A alta em novembro é puxada pelos alimentos, que têm o maior peso da cesta e subiram 3,15% desde o início do mês. Os produtos de higiene aumentaram 1,53% e os de limpeza subiram 0 77%. Os itens que tiveram os maiores aumentos em novembro foram a cebola (17,07%), o frango resfriado (10,7%) e a salsicha avulsa (9,79%). Dos 31 itens, apenas seis estão com variação negativa este mês.
"O que subiu ontem não é o mesmo que subiu anteontem, o que indica uma alta geral dos preços", diz a diretor de Estudos e Pesquisas do Procon, Vera Marta Junqueira. No acumulado do ano
os alimentos subiram 8,13%, os produtos de limpeza, 18,51% e os de higiene, 17,08%.
Além de estar se generalizando, Vera acha que os aumentos têm sido mais sentidos atualmente porque o consumidor já está com o orçamento apertado.
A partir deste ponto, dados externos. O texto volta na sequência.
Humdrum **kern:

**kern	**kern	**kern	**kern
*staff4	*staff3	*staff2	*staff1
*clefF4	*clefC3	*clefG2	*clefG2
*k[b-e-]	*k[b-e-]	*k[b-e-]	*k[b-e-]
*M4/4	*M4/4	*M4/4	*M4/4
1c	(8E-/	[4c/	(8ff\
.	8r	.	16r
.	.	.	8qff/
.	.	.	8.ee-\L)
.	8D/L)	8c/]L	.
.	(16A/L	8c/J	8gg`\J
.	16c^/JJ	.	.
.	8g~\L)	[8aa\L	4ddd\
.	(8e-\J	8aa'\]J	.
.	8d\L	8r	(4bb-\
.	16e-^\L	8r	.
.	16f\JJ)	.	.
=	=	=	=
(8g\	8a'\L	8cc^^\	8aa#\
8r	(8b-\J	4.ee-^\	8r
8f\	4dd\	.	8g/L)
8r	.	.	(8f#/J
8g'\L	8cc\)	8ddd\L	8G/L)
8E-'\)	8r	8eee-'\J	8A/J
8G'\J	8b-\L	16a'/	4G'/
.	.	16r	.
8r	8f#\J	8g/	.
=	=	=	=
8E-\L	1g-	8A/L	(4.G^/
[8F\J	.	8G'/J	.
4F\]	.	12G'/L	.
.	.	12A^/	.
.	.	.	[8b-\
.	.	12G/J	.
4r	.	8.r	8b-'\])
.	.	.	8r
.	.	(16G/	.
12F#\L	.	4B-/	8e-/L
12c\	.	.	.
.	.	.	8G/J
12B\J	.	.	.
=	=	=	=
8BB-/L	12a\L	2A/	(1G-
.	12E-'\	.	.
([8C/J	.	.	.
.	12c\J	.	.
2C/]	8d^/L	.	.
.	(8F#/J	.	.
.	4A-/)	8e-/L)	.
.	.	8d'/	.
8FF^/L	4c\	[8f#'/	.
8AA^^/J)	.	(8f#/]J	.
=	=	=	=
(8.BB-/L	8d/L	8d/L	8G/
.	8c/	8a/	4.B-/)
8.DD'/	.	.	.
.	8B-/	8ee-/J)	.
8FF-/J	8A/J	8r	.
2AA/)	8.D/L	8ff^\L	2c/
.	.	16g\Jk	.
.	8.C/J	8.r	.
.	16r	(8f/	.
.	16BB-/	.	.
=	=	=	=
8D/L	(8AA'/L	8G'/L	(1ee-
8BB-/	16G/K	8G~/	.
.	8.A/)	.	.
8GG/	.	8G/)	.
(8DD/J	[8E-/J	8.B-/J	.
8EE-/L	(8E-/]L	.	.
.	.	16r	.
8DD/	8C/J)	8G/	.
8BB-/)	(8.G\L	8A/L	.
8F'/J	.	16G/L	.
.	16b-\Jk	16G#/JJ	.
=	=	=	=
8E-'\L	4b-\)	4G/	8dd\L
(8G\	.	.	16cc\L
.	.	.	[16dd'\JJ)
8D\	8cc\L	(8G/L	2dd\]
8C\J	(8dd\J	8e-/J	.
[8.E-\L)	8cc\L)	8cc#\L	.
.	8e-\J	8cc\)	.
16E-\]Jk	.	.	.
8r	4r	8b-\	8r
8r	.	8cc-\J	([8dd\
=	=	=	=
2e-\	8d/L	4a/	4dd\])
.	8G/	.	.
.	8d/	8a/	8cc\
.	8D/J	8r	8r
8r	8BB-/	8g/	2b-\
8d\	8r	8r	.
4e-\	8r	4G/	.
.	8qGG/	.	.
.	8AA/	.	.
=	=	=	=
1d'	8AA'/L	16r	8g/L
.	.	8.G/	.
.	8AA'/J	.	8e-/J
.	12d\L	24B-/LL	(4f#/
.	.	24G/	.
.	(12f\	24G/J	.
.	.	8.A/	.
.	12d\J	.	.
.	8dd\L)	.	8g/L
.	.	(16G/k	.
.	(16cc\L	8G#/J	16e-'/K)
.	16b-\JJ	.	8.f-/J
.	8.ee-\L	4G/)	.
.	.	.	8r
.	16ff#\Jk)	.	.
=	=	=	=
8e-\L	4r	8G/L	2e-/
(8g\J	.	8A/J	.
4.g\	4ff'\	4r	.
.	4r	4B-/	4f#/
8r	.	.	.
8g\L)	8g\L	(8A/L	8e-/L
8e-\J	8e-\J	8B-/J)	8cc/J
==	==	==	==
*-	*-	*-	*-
Desde o início do Plano Real, em julho de 94, a alta acumulada é de 26,05%. A arma do consumidor, lembra ela, é não comprar o produto, trocando de marca ou mesmo de loja. "O comportamento do consumidor é muito importante nessa hora", diz. A pesquisa mostra também uma variação grande de preços entre as lojas. Se cada item fosse comprado sempre pelo menor preço, a cesta custaria R$ 97,52. Comprada pelo maior preço da pesquisa, o preço aumenta 91% e passa para R$ 186,42.
O pó de café já aumentou 2,61% este mês, mas a variação pode chegar a até 35%, de acordo como torrefadores, que reclamam de uma alta de 48% no preço do café verde nos últimos 40 dias. A Associação Brasileira das Indústrias de Café (Abic) está pedindo ao governo o leilão de parte do estoque público, de 8 milhões de sacas.